===== Text =====

Productivity improvements also have been noted since grinding and
rework have been correspondingly reduced.
[0005] Existing flat-glass automatic darkening filters can,
however, add considerable weight to the final product (such as
welding shield), which in turn, can create stress and tension in
the user's neck and shoulders. The rectangular configuration of the
typical glass sandwich construction also tends to limit the
wearer's field of view. Known welding filters have been generally
limited to rectangular constructions because of difficulties in
scribing and breaking the rigid glass substrates.
GLOSSARY
[0006] The terms set forth below will have the meanings as
defined:
[0007] "Automatic darkening filter" means a device that attenuates
light in response to an input from the light itself and without an
input from a person;
[0008] "Band pass filter" means a device that allows light of a
certain range of frequency(s) to pass therethrough but rejects the
passage of light of other frequencies;
[0009] "Curved" means not following a straight line when viewed in
cross-section;
[0010] "Deformation" with respect to a glass layer means being able
to be bent 5 millimeters (mm) over a cantilevered distance of 50 mm
from the fixed point without fracture;
[0011] "Electric field" means a region surrounding an electric
charge, which region can generate a force that can be exerted upon
charged particles or molecules;
[0012] "Flexible" means being able to withstand deformation into a
curved shape without breaking;
[0013] "Glass" means an inorganic amorphous non-crystalline solid
material that is capable of transmitting visible light;
[0014] "Glass layer" or "glass sheet" means glass that has
dimensions that are substantially greater in width and length than
in thickness;
[0015] "Juxtaposed" means to place side by side but not necessarily
in contact with each other;
[0016] "Liquid crystal layer" means a layer that has molecules in a
liquid phase which molecules have some orientational order with
respect to each other and have the ability to align in response to
an electric field;
[0017] "Low twist" means having a twist angle of less than 90
degrees;
[0018] "Nematic molecules" means molecules that exhibit parallel
axes in response to an electric field;
[0019] "Optically-transparent" means that visible light can pass
therethrough sufficiently to see the desired image on the opposing
side of the structure;
[0020] "Orthogonal" means at right angles thereto;
[0021] "Polarize" means to cause light to vibrate in a definite
pattern;
[0022] "Polarizer" means having the ability to polarize visible
light;
[0023] "Polarization direction" means an orientation resulting from
the polarization of light;
[0024] "Rotate" means to change orientation;
[0025] "Sensor" means a device that can detect the presence of a
defined light source and that can send a signal to another
device;
[0026] "Signal" means an electrical quantity such as voltage;
and
[0027] "Twist angle" means an angular difference in orientation
between two surfaces.

===== Recorded information =====

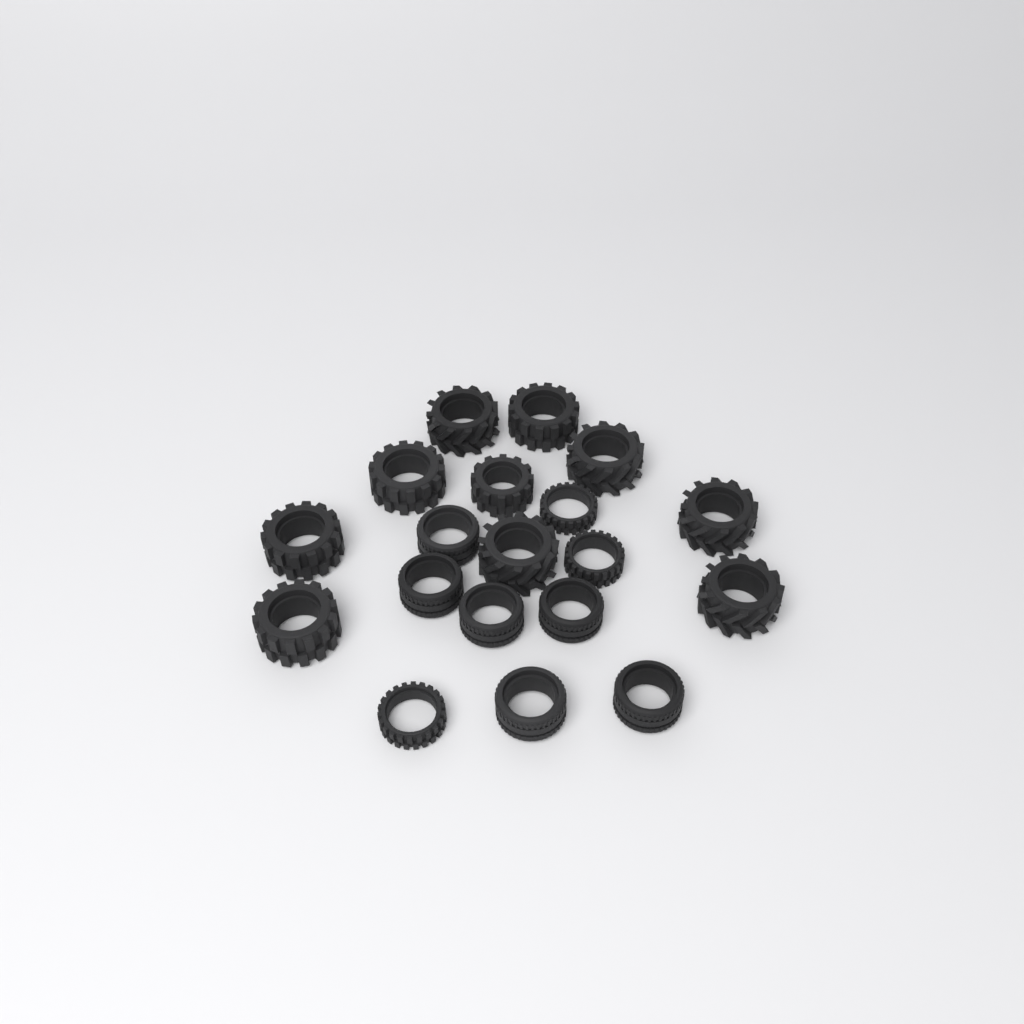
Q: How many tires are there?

=====

▶ _What to do_
Answer these questions about the welding filter text:
1. According to the text, what tends to limit the wearer's field of view?
2. What twist angle counts as "low twist"?
3. How does the glossary define "Orthogonal"?
The data comes from a different source than the text.

▶ _Task output_
1. The rectangular configuration of the typical glass sandwich construction.
2. A twist angle of less than 90 degrees.
3. At right angles thereto.